1910-й. Начало марта. Двухэтажный деревянный дом недалеко от железной дороги. В солнечные дни начинается капель, слышная всем обитателям дома. Капли пробивают себе путь в заледеневшем снегу и звучат на разные лады – в зависимости от величины лунки. Ночью всё затягивается, замерзает, так что наутро каплям нужно проделывать свою работу почти сначала. С чистого почти листа – каковым снег в марте уже, конечно, не является. Он, как оспяное лицо, неровен и изрыт следами собак, котов, ворон – всех, кто ходит под двухэтажными домами. Этот снег покрыт налетом печной сажи, которая неизменно проступает даже сквозь свежий снег. А может быть, это свежая сажа. Всякий раз она намеренно прилетает за свежевыпавшим снегом и покрывает его – из чистого отвращения к белизне.
Вдоль железнодорожной насыпи огромные лужи – целые пруды. Эти лужи тоже замерзают ночью, но они так глубоки, что не успевают промерзнуть до дна – да и есть ли у них дно? В детстве боишься, что – нет. До полудня деревья стоят в ледяной корке, а потом она тает. Вода этих луж холодна и черна. Войти в такую нечего и думать.
Мой теперешний ад в том, что смерть здесь гораздо страшнее, чем на острове. Конечно, я цеплялся там за жизнь, как мог, но ведь и смерти не боялся. Когда жизненное пространство начинало стремиться к нулю, смерть мне казалась чуть ли не выходом. Я чувствовал, как жаждет ее мое измученное тело, но дух с этим желанием боролся. Дух – бодрствовал.
Теперь же я страшусь смерти как никогда прежде. У меня есть всё – семья, деньги и эта моя странная известность, – но радоваться всему я смогу, судя по всему, недолго. Перед лицом смерти деньги и известность ничего не значат – это так очевидно. Пугает расставание с близким человеком – смешной моей Настей, которую, как мне теперь кажется, знал всю жизнь. И с живущей в ней Анной, которая продолжение меня. Которую, возможно, даже не увижу. Понимать всё это и есть держать ум во аде. Здесь речь идет подчеркнуто об уме: понимать – умом. А чем-то другим – не приходить в отчаяние.

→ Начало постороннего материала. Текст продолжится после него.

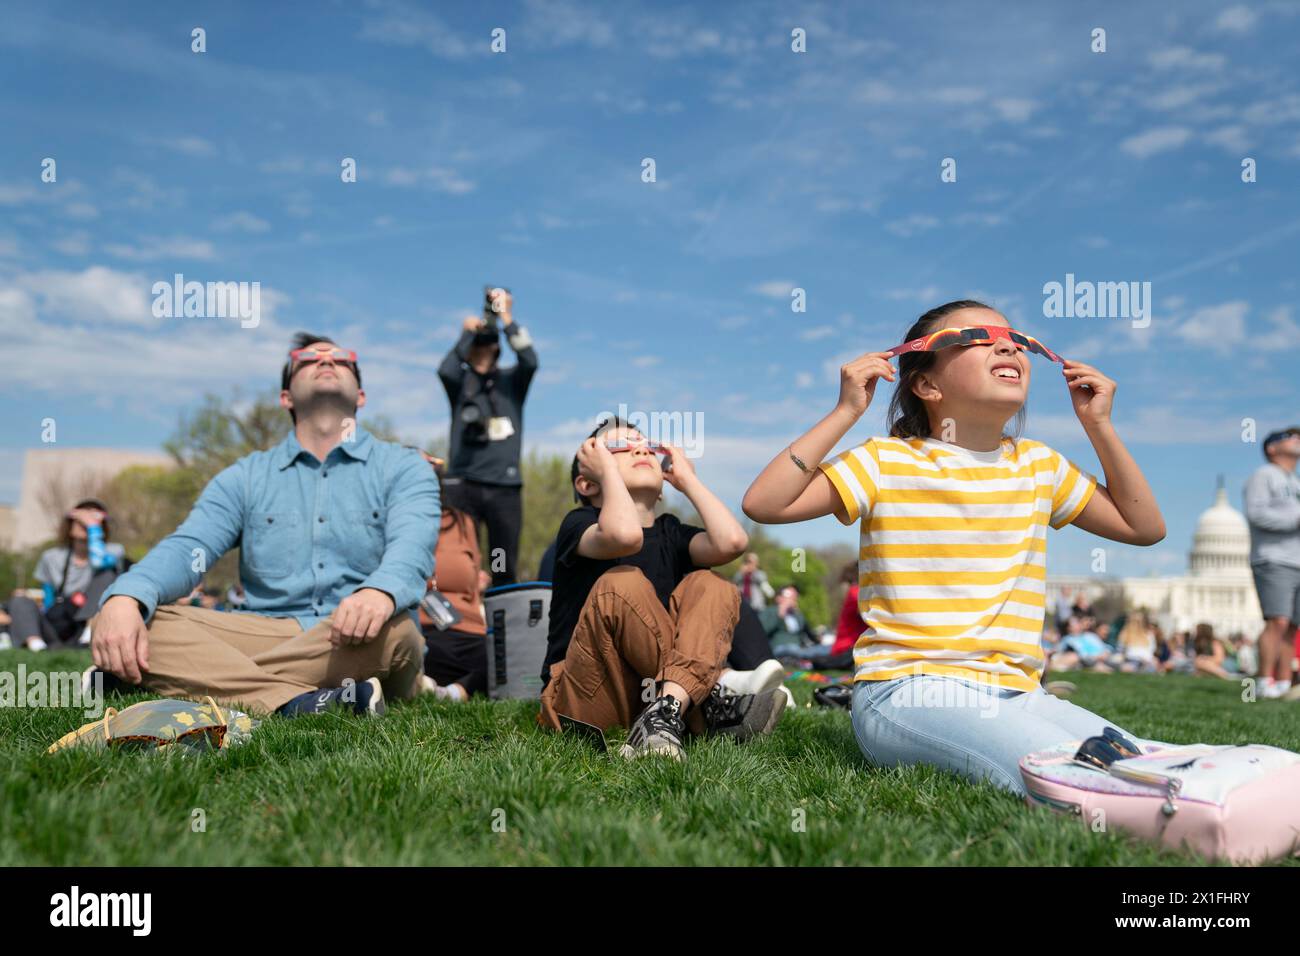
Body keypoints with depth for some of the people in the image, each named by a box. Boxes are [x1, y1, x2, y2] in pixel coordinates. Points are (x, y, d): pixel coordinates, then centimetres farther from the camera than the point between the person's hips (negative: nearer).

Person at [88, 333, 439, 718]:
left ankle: (208, 678, -26)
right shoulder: (247, 477, 17)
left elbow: (411, 547, -12)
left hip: (360, 642, -2)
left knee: (393, 631, -37)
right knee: (126, 623, -19)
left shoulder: (403, 468, 8)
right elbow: (186, 548, 0)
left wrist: (381, 592, -39)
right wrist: (125, 598, -24)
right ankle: (297, 701, -38)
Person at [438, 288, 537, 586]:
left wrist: (506, 319, -11)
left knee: (505, 568, 3)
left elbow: (530, 361, -8)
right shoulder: (461, 380, 11)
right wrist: (467, 333, -13)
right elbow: (445, 370, -11)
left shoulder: (511, 381, 12)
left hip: (505, 484, 1)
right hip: (463, 482, -1)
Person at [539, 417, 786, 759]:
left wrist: (687, 478, 4)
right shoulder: (579, 524, -2)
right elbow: (625, 535, -30)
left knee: (708, 586, -10)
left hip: (649, 689, 5)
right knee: (621, 584, -26)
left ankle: (668, 711, -35)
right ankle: (716, 693, -25)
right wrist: (607, 469, -11)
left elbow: (731, 541, -12)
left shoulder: (670, 533, 12)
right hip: (582, 702, -5)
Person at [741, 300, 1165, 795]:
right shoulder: (887, 462, -1)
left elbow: (1144, 527, 21)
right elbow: (763, 503, -11)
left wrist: (1099, 425, 14)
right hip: (908, 692, -6)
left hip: (1018, 693, 6)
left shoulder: (1039, 465, 14)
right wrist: (846, 412, -10)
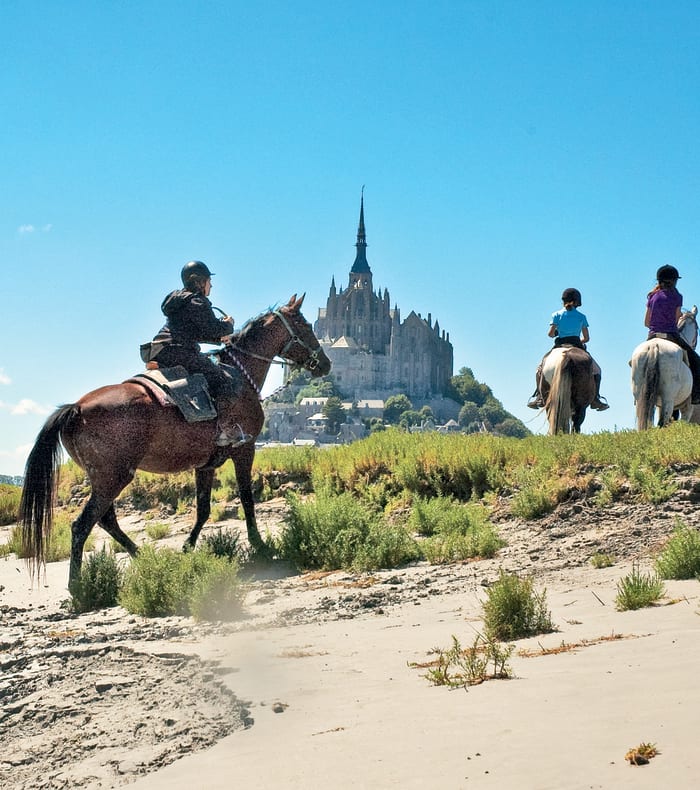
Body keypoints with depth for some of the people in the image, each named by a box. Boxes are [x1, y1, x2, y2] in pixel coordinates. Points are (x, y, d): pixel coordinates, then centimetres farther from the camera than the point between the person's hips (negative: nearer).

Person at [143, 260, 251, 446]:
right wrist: (228, 325, 9)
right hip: (180, 352, -10)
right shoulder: (198, 302, -6)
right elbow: (213, 328, -11)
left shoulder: (177, 300, 25)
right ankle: (228, 430, -15)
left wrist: (219, 337, 26)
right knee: (221, 378, -8)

1916-й. Велосипед на грунтовой дороге после дождя. Он едет с тихим шипением.
Колёса поднимают дорожную влагу и бросают ее на крылья велосипеда. С них она стекает на землю крупными грязными каплями.
Иногда колёса въезжают в широкие лужи. Звук рассекаемой воды. Две волны расходятся от центра лужи к ее краям.
Время от времени велосипед потряхивает на корнях деревьев. Звякает сумка с инструментами. Подбрасывает на пружинах сиденья велосипедиста.
Сгущаются сумерки.
Колесико динамо-машины велосипедист прижимает к колесу. Свет и жужжание. Перемещение светлого кружка по дороге.
Существовал ли велосипедный фонарик в 1916 году? Не знаю.
Думаю, что существовал.
Это неважно.
Я всё хуже помню то, что было минуту – час – день назад. Мне неловко перед Настей за очевидные провалы в памяти – очевидные, хотя пока, по счастью, и не частые. В таких случаях увожу разговор из современности подальше – куда-нибудь в начало века. Так тугие на ухо, вместо того чтобы отвечать на вопросы, задают свои. Вчера, переключая тему, взялся рассказывать Насте о гимназической постановке “Ревизора”, в которой, между прочим, участвовал. Настя меня сразу раскусила, но виду не подала. Сказала, что это ляжет в основу одного из тех описаний, что она по моей просьбе предприняла. Да, конечно, замечательно, ответил я. Сам же подумал: а сможет ли она описывать мою жизнь без этой основы? По сходящему, что называется, на нее чувству. Если бы она научилась находить и описывать вещи, мне соответствующие, моя жизнь могла бы продолжаться и в мое отсутствие.
Гимназическая постановка “Ревизора”. Марья Антоновна и Анна Андреевна – из соседней женской гимназии, шуршат привезенными из театра платьями. Запах нафталина сопровождает платья от костюмерной до гимназии: он не выветривается, пока их несут, – наоборот, кажется, что на свежем воздухе только усиливается. Так букет вина при вытаскивании пробки начинает распускаться, благоухать всеми оттенками и радовать. Остается думать, что снятым с вешалок платьям дано подобное свойство – в той степени, конечно, в какой все оттенки нафталина способны радовать.